We had a team of ~8, well over a dozen products, and 6 different product owners. I won't claim this is the best way, the best way is to staff enough people to properly support all your products, but I've had experience similar to yours and we worked out a system that worked really well for us.
We kept two Kanban boards:
- Epics (1-3 month projects)
- Currently played stories/backlog
We normally kept our Epic WIP limit to 2, but would raise it to 3 as an Epic was nearing completion. This allowed a graceful transition between epics by giving us time to groom & plan the next project as the last one was being polished off.
Weekly, we'd meet with any product owners of active epics to have them prioritize their stories in the backlog. Monthly, we would meet with all the product owners so they could collectively prioritize the Epics.

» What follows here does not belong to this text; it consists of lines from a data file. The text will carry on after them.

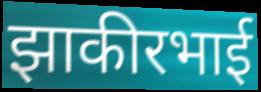
झाकीरभाई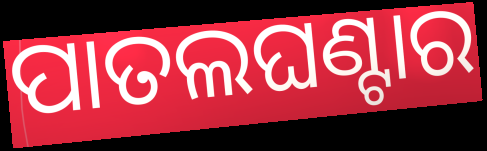
ପାତଲଘଣ୍ଟାରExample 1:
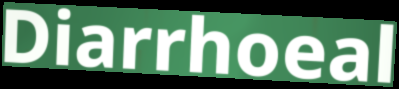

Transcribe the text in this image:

Diarrhoeal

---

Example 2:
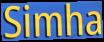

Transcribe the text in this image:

Simha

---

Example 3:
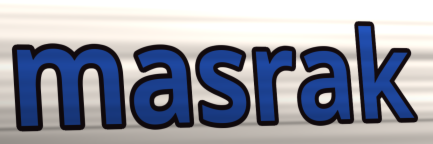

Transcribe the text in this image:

masrak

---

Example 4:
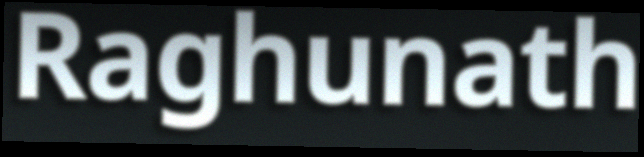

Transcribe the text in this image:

Raghunath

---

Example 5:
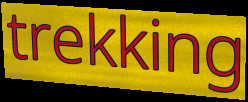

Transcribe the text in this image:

trekking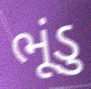
ભૂંડુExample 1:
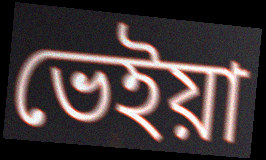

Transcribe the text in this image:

ভেইয়া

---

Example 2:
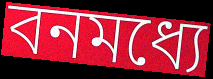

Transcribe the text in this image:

বনমধ্যে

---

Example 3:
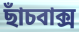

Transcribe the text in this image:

ছাঁচবাক্স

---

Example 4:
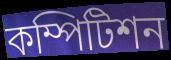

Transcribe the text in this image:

কম্পিটিশন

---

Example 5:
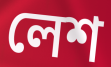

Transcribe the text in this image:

লেশ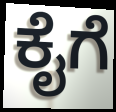
ಕೈಗೆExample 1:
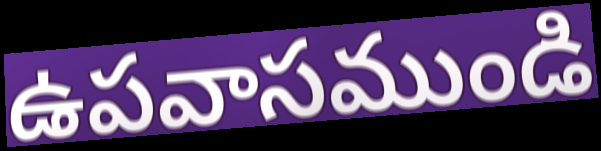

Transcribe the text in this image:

ఉపవాసముండి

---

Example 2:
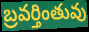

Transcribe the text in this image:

బ్రవర్తింతువు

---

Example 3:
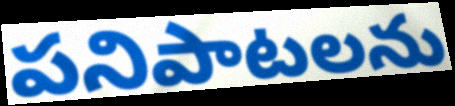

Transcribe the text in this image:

పనిపాటలను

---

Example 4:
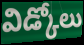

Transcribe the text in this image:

విడ్కోలు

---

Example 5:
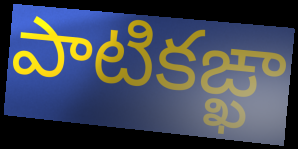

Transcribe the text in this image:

పాటికఙ్ఖాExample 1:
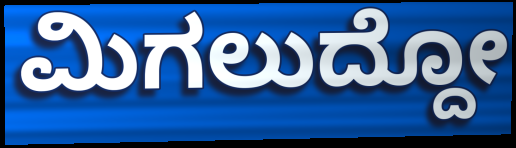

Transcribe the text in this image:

ಮಿಗಲುದ್ದೋ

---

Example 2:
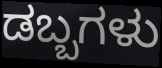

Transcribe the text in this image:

ಡಬ್ಬಗಳು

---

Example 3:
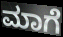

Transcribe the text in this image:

ಮಾಗೆ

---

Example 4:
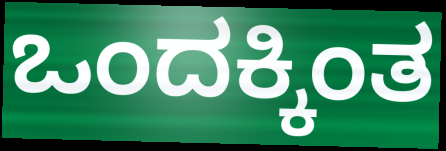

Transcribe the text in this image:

ಒಂದಕ್ಕಿಂತ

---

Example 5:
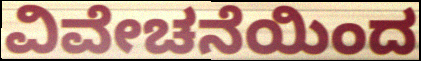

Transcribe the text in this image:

ವಿವೇಚನೆಯಿಂದ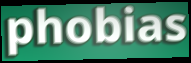
phobiasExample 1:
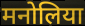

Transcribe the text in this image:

मनोलिया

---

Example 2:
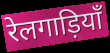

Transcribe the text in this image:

रेलगाड़ियाँ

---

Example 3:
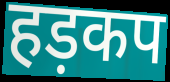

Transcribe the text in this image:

हड़कप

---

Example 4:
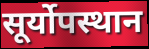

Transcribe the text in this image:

सूर्योपस्थान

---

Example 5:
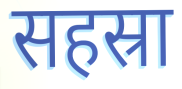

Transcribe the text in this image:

सहस्रा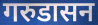
गरुडासन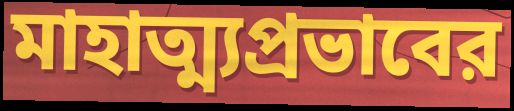
মাহাত্ম্যপ্রভাবেরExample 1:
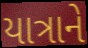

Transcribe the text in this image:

યાત્રાને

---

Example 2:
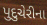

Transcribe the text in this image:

પુદુચેરીના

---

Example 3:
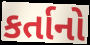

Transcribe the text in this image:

કર્તાનો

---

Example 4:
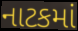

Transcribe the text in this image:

નાટકમાં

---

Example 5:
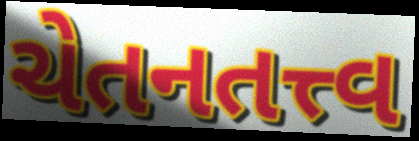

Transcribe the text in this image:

ચેતનતત્ત્વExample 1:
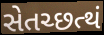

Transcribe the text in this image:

સેતચ્છત્થં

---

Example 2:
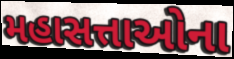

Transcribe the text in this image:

મહાસત્તાઓના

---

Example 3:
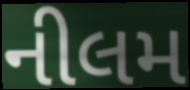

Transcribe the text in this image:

નીલમ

This may sound like a bad idea, but we found that people generally would do what was right for the company. I heard very often, "Oh. Yeah... no. My thing isn't as important as Bill's thing. Do his first." I think the huge benefit was giving everyone visibility into all of the requested work. Our product owners could easily see how their pet projects may not be the most valuable thing for the team to work on and gave them an appreciation for just how much we were being asked to do. In the long run, they became some of our greatest advocates. We didn't have to go begging for more staff, because our product owners were doing it on our behalf. They wanted teams dedicated to their products so there would no longer be so much contention over our time. When I started at that company, there were two of us, soon after I left, there were 3 teams of 4.
Anyway, having a team of 8 soon gave way to having 2 teams of 4 working mostly under the same model, but having 2 teams (each with fewer products to support and prioritize between) resulted in a much reduced overhead. It allowed us to specialize more. Once we had split into 2 teams, we reduced each team's Epic WIP to one.

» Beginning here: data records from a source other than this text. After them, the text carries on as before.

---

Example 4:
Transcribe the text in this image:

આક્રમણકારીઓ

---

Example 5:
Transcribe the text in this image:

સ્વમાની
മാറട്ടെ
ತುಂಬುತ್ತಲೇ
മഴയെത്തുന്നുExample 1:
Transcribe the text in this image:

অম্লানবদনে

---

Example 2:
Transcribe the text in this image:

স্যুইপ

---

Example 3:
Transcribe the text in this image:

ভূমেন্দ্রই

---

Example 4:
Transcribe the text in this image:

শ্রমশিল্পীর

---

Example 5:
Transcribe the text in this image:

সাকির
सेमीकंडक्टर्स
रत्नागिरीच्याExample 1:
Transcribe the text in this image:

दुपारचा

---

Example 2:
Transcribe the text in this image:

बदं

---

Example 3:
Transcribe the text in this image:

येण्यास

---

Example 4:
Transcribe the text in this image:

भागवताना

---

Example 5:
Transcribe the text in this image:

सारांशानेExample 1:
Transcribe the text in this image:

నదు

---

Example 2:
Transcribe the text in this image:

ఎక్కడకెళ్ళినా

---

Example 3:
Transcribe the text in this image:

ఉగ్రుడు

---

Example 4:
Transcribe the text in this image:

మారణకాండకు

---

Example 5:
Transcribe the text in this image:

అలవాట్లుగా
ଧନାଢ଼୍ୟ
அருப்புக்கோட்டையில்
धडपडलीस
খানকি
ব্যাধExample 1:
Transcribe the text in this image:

I feel like this is a good approach because it dramatically reduces the context switching for everyone. Yes, some people will get anxious waiting for their project to be next, but if they want it done sooner, they need to convince their peers and the CEO that it should be next. In the meantime, we were able to give a single problem our full attention, which seriously reduced our cycle times.

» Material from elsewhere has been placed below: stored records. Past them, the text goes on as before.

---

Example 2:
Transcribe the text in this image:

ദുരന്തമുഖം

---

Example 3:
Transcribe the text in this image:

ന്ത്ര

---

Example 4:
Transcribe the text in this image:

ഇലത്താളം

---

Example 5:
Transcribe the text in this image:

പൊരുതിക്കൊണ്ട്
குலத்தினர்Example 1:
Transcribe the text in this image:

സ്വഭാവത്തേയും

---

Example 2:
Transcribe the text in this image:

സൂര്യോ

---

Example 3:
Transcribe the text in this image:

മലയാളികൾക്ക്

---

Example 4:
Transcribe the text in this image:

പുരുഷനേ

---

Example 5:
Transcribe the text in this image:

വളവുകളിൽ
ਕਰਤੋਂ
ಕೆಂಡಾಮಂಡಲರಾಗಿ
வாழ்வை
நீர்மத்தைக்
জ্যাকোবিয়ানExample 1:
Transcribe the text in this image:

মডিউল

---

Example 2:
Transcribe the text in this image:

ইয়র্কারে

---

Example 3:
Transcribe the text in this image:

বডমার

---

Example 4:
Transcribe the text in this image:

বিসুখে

Again, the best way is to have enough staff to support all your products, but I understand how hard it can be to convince a non-software company that they require that staff to support all the things they build. Just recently I had a hard conversation with a client about some scope creep. It basically amounted to "To meet system parity, you need to build this tool that doesn't exist in the old system." ... uhhhh huh... Anyway, we asked them if they were prepared to spin up an entire team, Product Owner, Scrum Master, Dev team, to build and support this product indefinitely. The answer was obviously no, but they had not considered the true cost of this new product until we mentioned it. Just some food for thought. I've always found that people want want want until they see the price tag. Show them the price tag.